> PROMPT
When the line with "Gold Sponsor – $15,000" appears below, start repeating lines exactly, and keep going through the line with "Complimentary All-Access Symposium Passes (Up To 2"; add nothing outside that span.

= = = = = = =

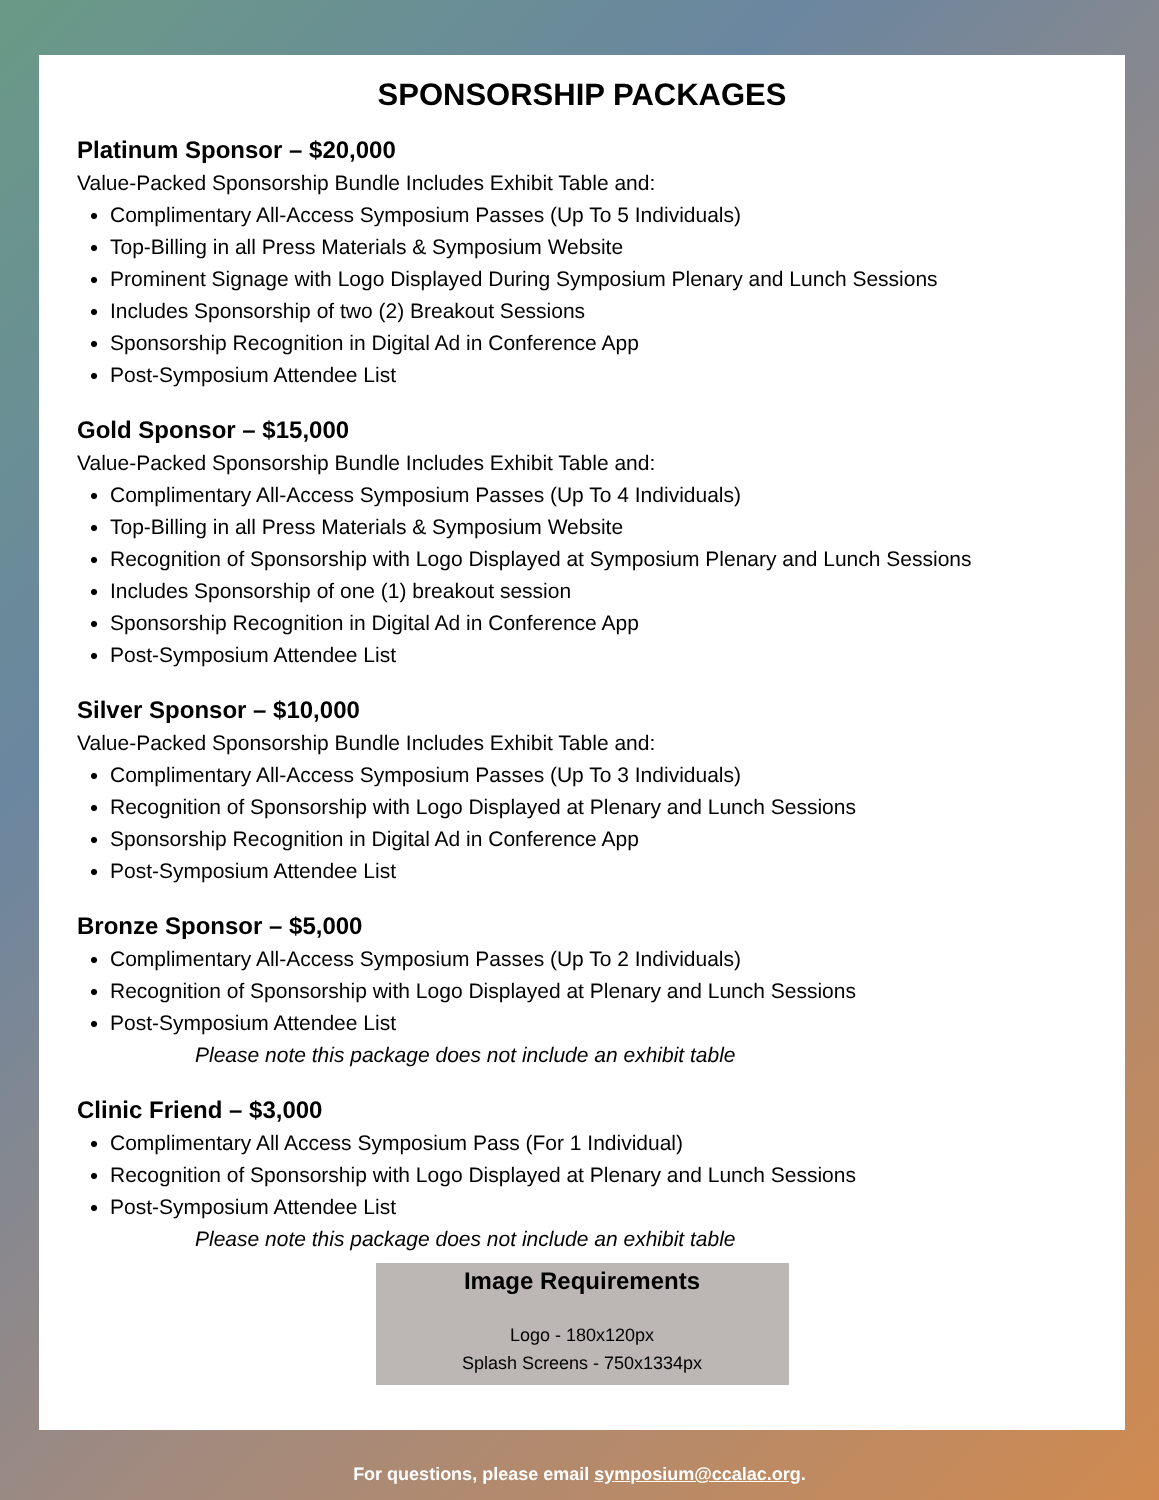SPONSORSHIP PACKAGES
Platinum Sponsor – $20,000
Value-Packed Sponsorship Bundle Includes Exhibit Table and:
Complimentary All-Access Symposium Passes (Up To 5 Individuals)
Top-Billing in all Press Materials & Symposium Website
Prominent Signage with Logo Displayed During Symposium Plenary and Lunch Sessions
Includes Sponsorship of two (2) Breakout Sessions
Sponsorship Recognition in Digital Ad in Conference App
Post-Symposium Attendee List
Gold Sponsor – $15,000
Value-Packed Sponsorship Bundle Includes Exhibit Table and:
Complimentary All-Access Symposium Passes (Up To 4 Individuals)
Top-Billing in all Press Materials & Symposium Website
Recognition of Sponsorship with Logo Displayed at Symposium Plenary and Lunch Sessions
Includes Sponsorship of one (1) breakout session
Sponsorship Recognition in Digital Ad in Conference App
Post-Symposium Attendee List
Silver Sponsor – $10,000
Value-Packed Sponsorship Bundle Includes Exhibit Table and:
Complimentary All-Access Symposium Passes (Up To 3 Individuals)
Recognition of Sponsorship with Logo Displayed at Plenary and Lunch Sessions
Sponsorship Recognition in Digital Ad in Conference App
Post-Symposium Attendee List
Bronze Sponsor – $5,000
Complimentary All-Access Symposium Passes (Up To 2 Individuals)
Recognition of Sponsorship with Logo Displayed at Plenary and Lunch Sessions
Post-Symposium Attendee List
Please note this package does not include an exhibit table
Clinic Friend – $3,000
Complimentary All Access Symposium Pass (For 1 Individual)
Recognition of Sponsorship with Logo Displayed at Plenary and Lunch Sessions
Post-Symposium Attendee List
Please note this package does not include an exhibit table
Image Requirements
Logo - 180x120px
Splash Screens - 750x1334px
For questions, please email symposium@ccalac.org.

= = = = = = =

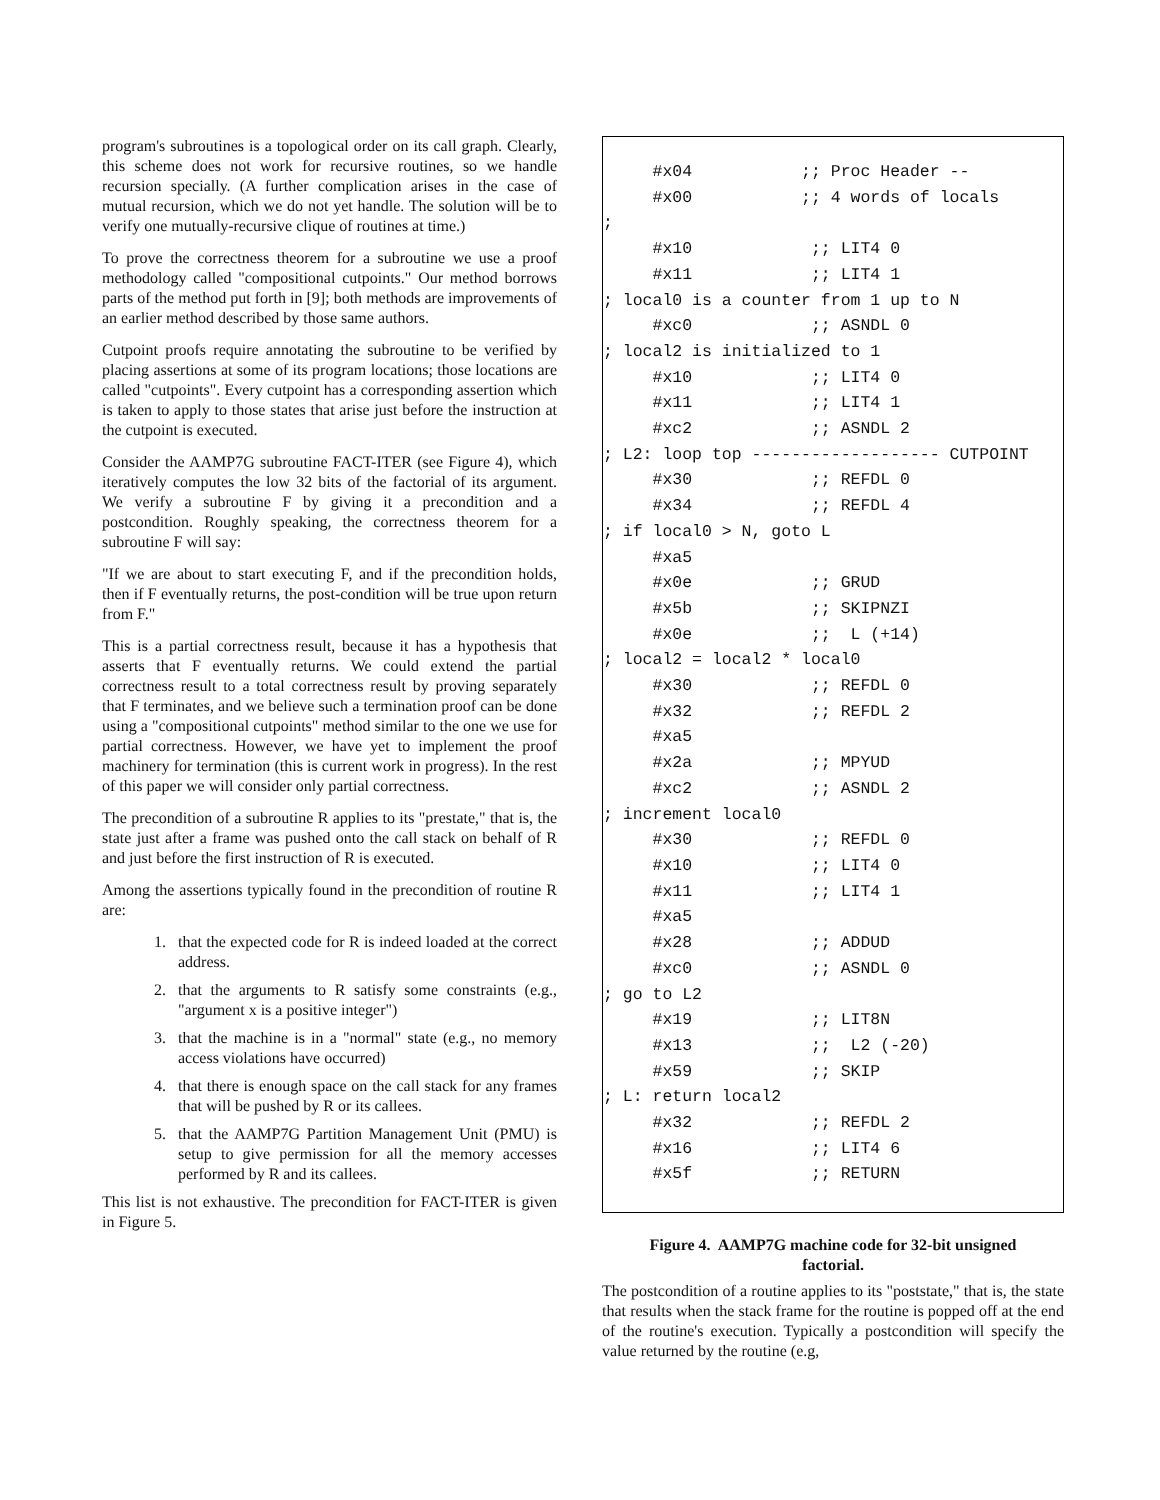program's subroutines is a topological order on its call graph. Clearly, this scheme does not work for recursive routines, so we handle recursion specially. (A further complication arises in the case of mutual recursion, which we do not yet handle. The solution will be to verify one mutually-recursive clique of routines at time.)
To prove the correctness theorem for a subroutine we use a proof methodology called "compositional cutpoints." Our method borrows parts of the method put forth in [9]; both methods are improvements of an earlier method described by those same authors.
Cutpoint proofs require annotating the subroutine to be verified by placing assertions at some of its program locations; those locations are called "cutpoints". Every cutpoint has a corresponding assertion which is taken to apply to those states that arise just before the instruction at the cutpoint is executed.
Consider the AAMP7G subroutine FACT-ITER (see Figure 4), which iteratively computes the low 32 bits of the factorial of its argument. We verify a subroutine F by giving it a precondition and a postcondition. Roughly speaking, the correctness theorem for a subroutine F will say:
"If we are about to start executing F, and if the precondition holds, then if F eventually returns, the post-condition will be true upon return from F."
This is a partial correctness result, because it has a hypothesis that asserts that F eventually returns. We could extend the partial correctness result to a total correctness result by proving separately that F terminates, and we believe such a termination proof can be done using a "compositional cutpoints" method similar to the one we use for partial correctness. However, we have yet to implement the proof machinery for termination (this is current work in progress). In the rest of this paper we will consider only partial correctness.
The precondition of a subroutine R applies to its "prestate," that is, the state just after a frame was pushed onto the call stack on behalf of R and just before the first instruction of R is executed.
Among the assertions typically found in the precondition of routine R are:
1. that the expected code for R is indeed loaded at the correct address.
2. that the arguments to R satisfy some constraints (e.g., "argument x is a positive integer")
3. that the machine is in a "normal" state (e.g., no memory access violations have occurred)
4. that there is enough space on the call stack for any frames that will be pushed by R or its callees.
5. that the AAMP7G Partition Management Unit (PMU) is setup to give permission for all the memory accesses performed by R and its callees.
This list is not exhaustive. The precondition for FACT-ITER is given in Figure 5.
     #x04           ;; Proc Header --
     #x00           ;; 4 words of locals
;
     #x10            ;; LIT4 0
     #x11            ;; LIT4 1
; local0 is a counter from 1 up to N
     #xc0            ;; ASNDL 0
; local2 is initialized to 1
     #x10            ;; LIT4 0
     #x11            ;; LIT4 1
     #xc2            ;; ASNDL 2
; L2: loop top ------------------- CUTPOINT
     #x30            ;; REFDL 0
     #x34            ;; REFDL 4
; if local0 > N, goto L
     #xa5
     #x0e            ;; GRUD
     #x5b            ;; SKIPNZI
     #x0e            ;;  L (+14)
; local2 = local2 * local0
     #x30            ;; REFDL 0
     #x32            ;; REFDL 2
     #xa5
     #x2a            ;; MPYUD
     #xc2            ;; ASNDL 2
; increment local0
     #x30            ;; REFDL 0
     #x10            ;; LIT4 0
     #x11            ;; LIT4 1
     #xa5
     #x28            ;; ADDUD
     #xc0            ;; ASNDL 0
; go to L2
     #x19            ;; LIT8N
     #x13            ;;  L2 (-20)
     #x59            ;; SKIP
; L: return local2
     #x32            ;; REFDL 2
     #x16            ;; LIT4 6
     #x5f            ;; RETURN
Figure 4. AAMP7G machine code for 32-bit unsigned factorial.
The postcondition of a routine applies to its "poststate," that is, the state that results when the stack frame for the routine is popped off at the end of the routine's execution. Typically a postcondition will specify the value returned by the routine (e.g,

= = = = = = =

> SOLUTION TO THIS TASK
Gold Sponsor – $15,000
Value-Packed Sponsorship Bundle Includes Exhibit Table and:
Complimentary All-Access Symposium Passes (Up To 4 Individuals)
Top-Billing in all Press Materials & Symposium Website
Recognition of Sponsorship with Logo Displayed at Symposium Plenary and Lunch Sessions
Includes Sponsorship of one (1) breakout session
Sponsorship Recognition in Digital Ad in Conference App
Post-Symposium Attendee List
Silver Sponsor – $10,000
Value-Packed Sponsorship Bundle Includes Exhibit Table and:
Complimentary All-Access Symposium Passes (Up To 3 Individuals)
Recognition of Sponsorship with Logo Displayed at Plenary and Lunch Sessions
Sponsorship Recognition in Digital Ad in Conference App
Post-Symposium Attendee List
Bronze Sponsor – $5,000
Complimentary All-Access Symposium Passes (Up To 2 Individuals)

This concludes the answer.